What you are asked to do
What is needed is a copy of each line in the listing below that contains "ржаной".

Input records
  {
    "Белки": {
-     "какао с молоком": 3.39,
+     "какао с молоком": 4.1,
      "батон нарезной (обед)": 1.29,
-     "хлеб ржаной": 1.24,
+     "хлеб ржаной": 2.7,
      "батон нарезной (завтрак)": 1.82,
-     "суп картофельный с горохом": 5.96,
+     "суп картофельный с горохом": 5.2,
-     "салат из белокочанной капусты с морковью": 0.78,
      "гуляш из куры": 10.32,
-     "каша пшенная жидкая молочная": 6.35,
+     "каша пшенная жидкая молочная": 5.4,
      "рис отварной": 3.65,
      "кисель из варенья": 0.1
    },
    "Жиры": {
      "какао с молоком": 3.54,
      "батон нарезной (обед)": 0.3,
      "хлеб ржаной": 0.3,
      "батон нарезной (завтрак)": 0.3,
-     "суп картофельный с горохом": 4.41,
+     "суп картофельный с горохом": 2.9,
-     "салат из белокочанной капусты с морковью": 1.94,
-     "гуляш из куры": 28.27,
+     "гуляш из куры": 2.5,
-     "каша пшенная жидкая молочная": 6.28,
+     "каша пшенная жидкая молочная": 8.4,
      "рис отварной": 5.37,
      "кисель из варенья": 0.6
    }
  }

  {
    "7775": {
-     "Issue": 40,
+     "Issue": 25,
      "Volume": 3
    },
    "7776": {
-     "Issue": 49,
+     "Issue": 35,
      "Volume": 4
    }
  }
---
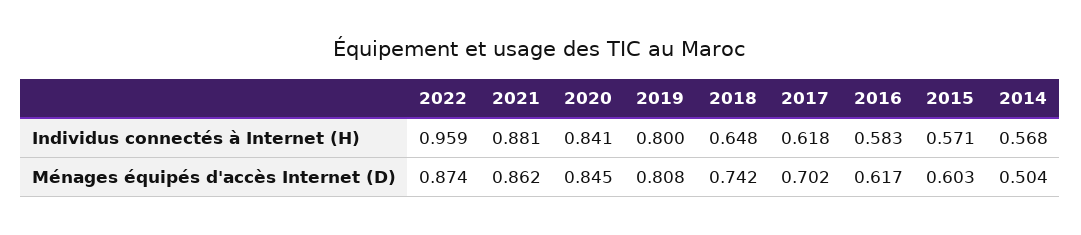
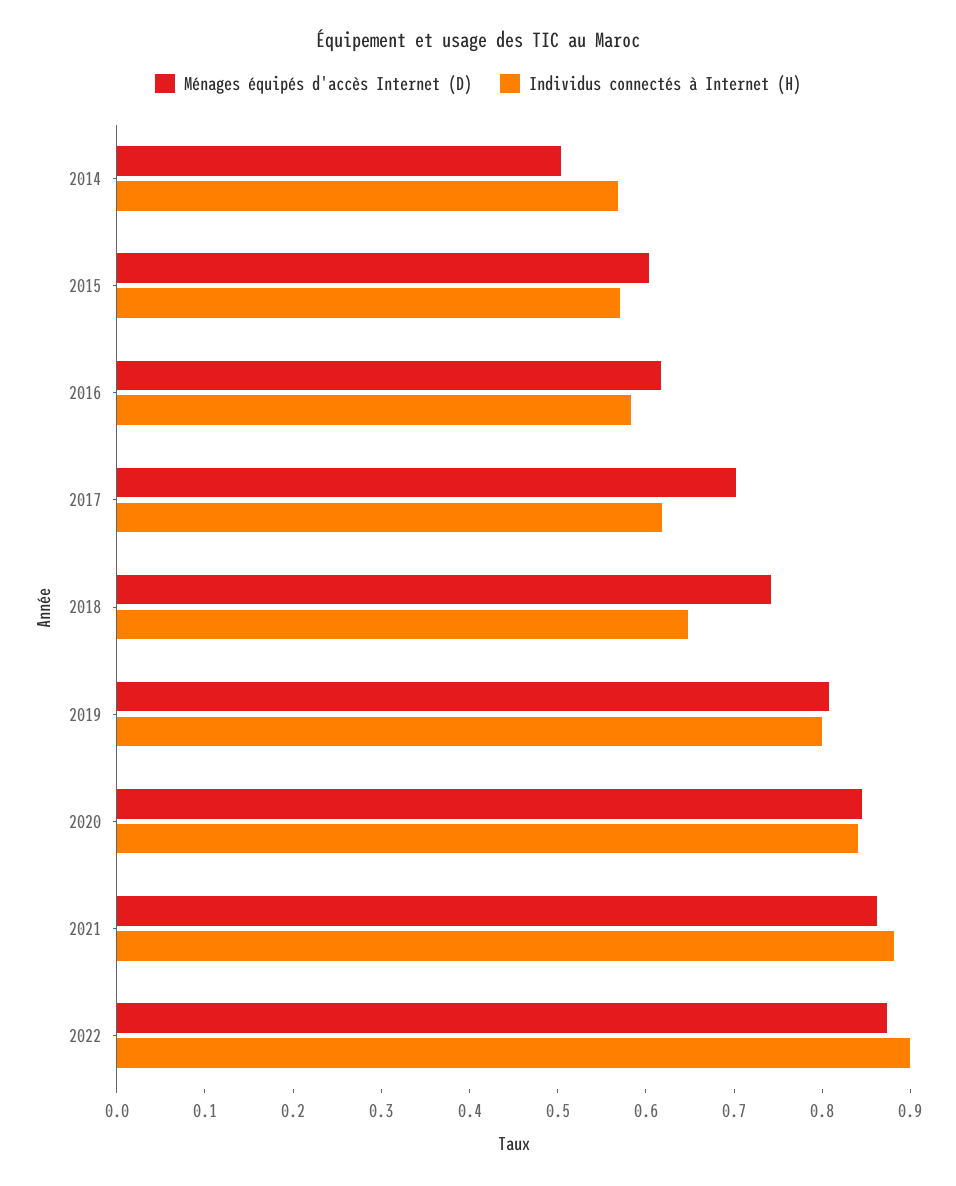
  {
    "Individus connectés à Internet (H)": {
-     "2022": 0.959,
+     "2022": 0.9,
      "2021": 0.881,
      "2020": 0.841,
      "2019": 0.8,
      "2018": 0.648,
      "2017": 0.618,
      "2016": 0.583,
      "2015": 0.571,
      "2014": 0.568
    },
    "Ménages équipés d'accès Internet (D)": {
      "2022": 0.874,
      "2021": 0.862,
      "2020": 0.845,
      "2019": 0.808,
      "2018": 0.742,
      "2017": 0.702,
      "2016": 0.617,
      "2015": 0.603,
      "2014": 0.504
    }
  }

Solution below
-     "хлеб ржаной": 1.24,
+     "хлеб ржаной": 2.7,
      "хлеб ржаной": 0.3,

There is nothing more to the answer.